In a studio setup, you will attach the Blackmagic Camera Fiber Converter to the back of the camera and connect it via SMPTE hybrid fiber cable to a Blackmagic Studio Fiber Converter back in the studio. The camera fiber converter adds some common controls to the back of the camera for better accessibility in a studio situation and the studio converter includes an LCD panel so you can monitor the cameras output and verify the signal integrity. The SMPTE hybrid fiber cable carries everything you could ever want in a studio camera signal: Power, tally, two channels of intercom, PTZ commands, analog audio, 12G-SDI, reference timing, and extensive camera painting and lens control.
Once the signals get back to the studio, they are routed into the ATEM Camera Control Panel (note: you MUST have an Blackmagic Design ATEM switcher in between the camera and the Control Panel – Even if you aren’t going to use it for video switching. They start at $1,000.) which, in studio camera parlance, is the equivalent of four remote control panels (remote operation panel, remote controller, etc.) and four ‘CCUs’ (Camera Control Units) in one. Once again, I dare you to Google the cost of four control panels and four CCUs. The sleek and ergonomic industrial design of this control panel is stunning, like most Blackmagic products, and it has a feature set that rivals the traditional control panels that we are used to. You have the functionality you would expect – white balance, independent RGB, white and black level controls, gain, shutter, and iris. All of the more advanced features of professional RCP’s are included, as well. There are colored LED status readouts that display the camera number, with a different color depending on preview or ‘on air’ status. There is a preview button to send the aux feed to the monitor without moving the joystick, a call button to flash the tally at the camera operator to get their attention, a panel ‘lockout’ toggle to prevent accidental changes, and status lights for signal integrity. Even the joystick has some added features that improve upon a traditional control panel. Here is an excerpt from the Blackmagic Design website describing how their joystick works:
You can use the knob on the LCD to set the camera number, which turns red when a camera is on the air. The main joystick control can be moved vertically to adjust the camera iris while the knob can then be rotated to change the master black level. Pressing down on the knob will let you monitor the camera you’re currently controlling via the aux output of the switcher. Simply push the knobs to rapidly switch between cameras to ensure all your cameras match color. The ATEM Camera Control Panel is fast to set up so you can instantly start controlling the cameras that are connected to your switcher!

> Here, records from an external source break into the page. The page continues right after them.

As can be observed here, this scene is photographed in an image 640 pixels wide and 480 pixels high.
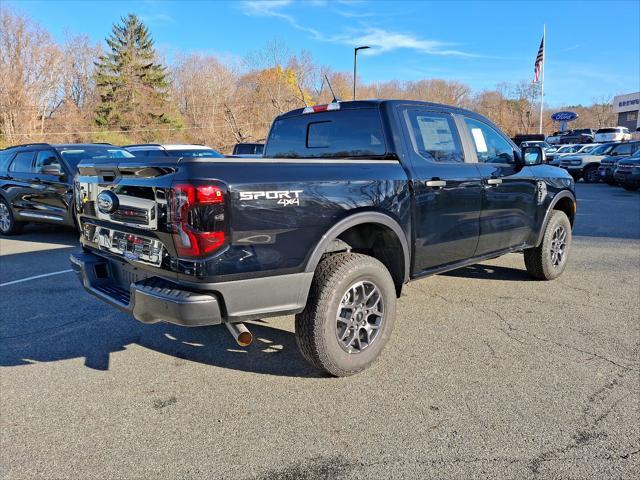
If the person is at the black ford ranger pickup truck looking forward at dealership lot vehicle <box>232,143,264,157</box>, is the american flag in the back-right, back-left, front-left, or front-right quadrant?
front-right

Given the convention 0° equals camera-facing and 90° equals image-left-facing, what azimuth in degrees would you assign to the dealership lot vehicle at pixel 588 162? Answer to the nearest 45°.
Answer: approximately 45°

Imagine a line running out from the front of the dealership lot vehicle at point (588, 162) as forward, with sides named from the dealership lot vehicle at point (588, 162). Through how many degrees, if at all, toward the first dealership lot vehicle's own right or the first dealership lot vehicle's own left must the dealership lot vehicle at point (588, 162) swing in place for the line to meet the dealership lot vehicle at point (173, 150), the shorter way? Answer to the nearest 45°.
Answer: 0° — it already faces it

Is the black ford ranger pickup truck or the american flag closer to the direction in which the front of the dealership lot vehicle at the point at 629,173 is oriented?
the black ford ranger pickup truck

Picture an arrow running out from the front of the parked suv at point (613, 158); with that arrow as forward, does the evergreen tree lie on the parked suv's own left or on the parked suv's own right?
on the parked suv's own right

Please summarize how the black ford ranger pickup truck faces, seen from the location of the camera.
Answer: facing away from the viewer and to the right of the viewer

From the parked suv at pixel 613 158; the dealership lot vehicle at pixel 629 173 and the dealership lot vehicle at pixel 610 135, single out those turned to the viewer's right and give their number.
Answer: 0
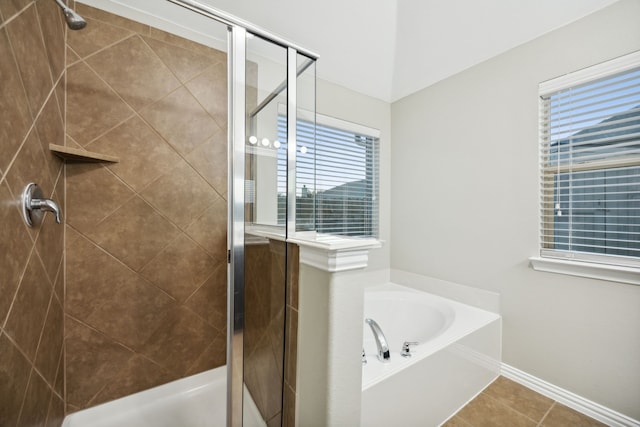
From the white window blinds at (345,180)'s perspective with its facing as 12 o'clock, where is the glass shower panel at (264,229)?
The glass shower panel is roughly at 2 o'clock from the white window blinds.

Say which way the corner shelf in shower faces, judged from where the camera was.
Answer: facing the viewer and to the right of the viewer

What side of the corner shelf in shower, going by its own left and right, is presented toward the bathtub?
front

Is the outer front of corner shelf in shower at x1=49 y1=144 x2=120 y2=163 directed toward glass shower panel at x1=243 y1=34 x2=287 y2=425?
yes

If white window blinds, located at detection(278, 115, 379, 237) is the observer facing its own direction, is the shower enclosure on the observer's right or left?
on its right

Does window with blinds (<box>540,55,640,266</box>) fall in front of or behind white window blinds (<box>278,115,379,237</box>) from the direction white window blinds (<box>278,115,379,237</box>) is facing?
in front

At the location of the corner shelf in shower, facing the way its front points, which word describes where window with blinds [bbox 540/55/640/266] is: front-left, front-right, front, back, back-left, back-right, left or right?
front

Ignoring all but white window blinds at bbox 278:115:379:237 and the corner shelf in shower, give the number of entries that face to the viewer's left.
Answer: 0
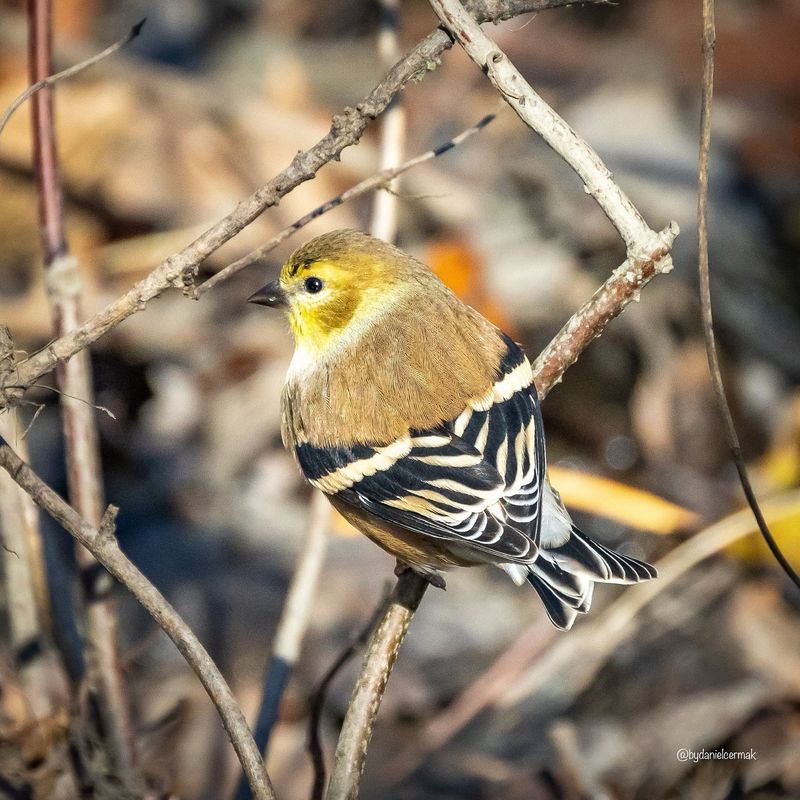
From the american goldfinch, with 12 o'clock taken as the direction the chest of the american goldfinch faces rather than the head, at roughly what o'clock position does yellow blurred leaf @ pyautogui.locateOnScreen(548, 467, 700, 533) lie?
The yellow blurred leaf is roughly at 2 o'clock from the american goldfinch.

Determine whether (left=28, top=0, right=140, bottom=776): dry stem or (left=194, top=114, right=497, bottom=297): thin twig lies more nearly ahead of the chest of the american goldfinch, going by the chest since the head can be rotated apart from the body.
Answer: the dry stem

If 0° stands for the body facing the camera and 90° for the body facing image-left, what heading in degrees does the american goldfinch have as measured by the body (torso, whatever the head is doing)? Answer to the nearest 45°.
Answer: approximately 135°
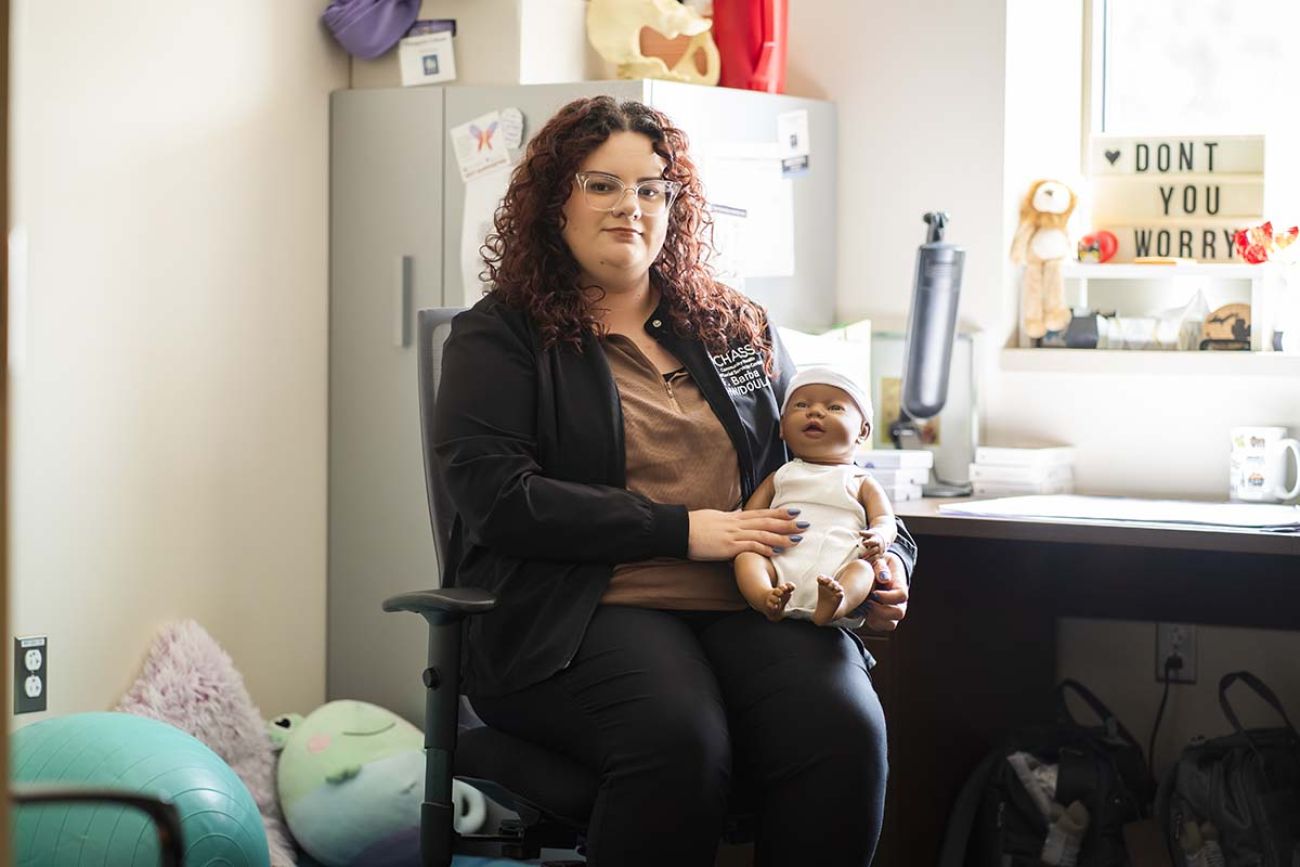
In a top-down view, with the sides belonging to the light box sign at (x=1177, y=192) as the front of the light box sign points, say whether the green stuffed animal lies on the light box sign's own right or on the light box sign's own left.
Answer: on the light box sign's own right

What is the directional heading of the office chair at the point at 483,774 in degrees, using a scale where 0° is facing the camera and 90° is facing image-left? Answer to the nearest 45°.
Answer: approximately 315°

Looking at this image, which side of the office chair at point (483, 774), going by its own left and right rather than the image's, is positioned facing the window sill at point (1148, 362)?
left

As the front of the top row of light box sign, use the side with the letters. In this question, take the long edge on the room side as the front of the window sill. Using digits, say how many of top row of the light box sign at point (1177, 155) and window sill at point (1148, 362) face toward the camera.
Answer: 2

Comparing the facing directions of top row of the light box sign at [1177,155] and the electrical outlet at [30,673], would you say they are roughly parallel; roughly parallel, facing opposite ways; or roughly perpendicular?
roughly perpendicular
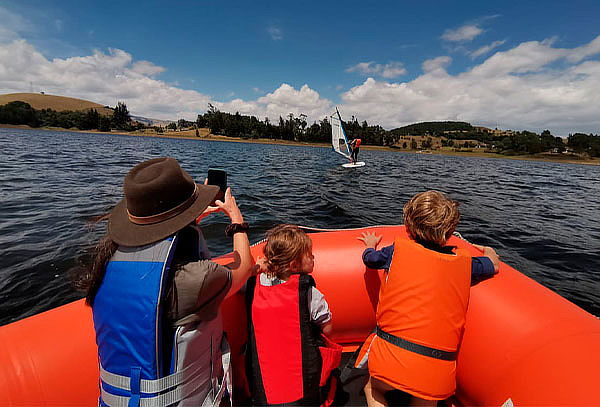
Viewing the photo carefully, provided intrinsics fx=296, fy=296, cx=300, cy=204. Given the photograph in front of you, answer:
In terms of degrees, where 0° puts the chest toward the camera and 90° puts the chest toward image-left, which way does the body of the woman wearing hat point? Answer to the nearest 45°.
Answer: approximately 225°

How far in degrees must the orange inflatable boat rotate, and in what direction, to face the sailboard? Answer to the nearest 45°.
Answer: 0° — it already faces it

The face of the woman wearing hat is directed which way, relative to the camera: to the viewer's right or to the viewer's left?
to the viewer's right

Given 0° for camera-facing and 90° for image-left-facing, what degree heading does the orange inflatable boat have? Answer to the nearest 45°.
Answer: approximately 180°
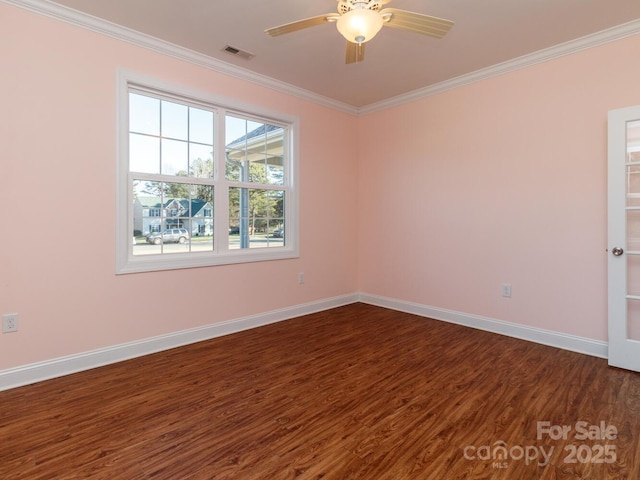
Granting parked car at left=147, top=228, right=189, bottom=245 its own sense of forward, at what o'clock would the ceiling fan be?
The ceiling fan is roughly at 8 o'clock from the parked car.

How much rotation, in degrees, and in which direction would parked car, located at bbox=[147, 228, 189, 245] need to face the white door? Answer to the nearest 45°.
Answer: approximately 135° to its left

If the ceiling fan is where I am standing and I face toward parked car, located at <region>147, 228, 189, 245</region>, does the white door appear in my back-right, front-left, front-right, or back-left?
back-right

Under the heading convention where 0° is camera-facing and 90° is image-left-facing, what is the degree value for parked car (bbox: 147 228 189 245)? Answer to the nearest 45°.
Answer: approximately 90°

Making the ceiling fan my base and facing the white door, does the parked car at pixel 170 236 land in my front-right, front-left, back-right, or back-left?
back-left
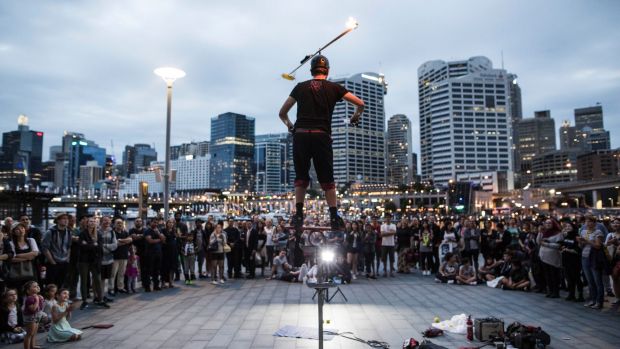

Long Story Short: If You Have Been Wanting an ENG or Studio Camera System But Didn’t Have The Budget, Your Prayers Have Been Answered
There is not much else to say about this product announcement. All of the pieces are in place for a major change in the marketplace. There is such a need for a product like this and now that need has been met. We can’t wait to get our hands on one of these to try it out. I am sure that as people start to use these cameras, we will find a few “gotcha’s,” but just based on features and cost alone, this camera system is a tremendous value. Finally, a smaller studio or church on a limited budget can get a real, professional ENG and studio camera system.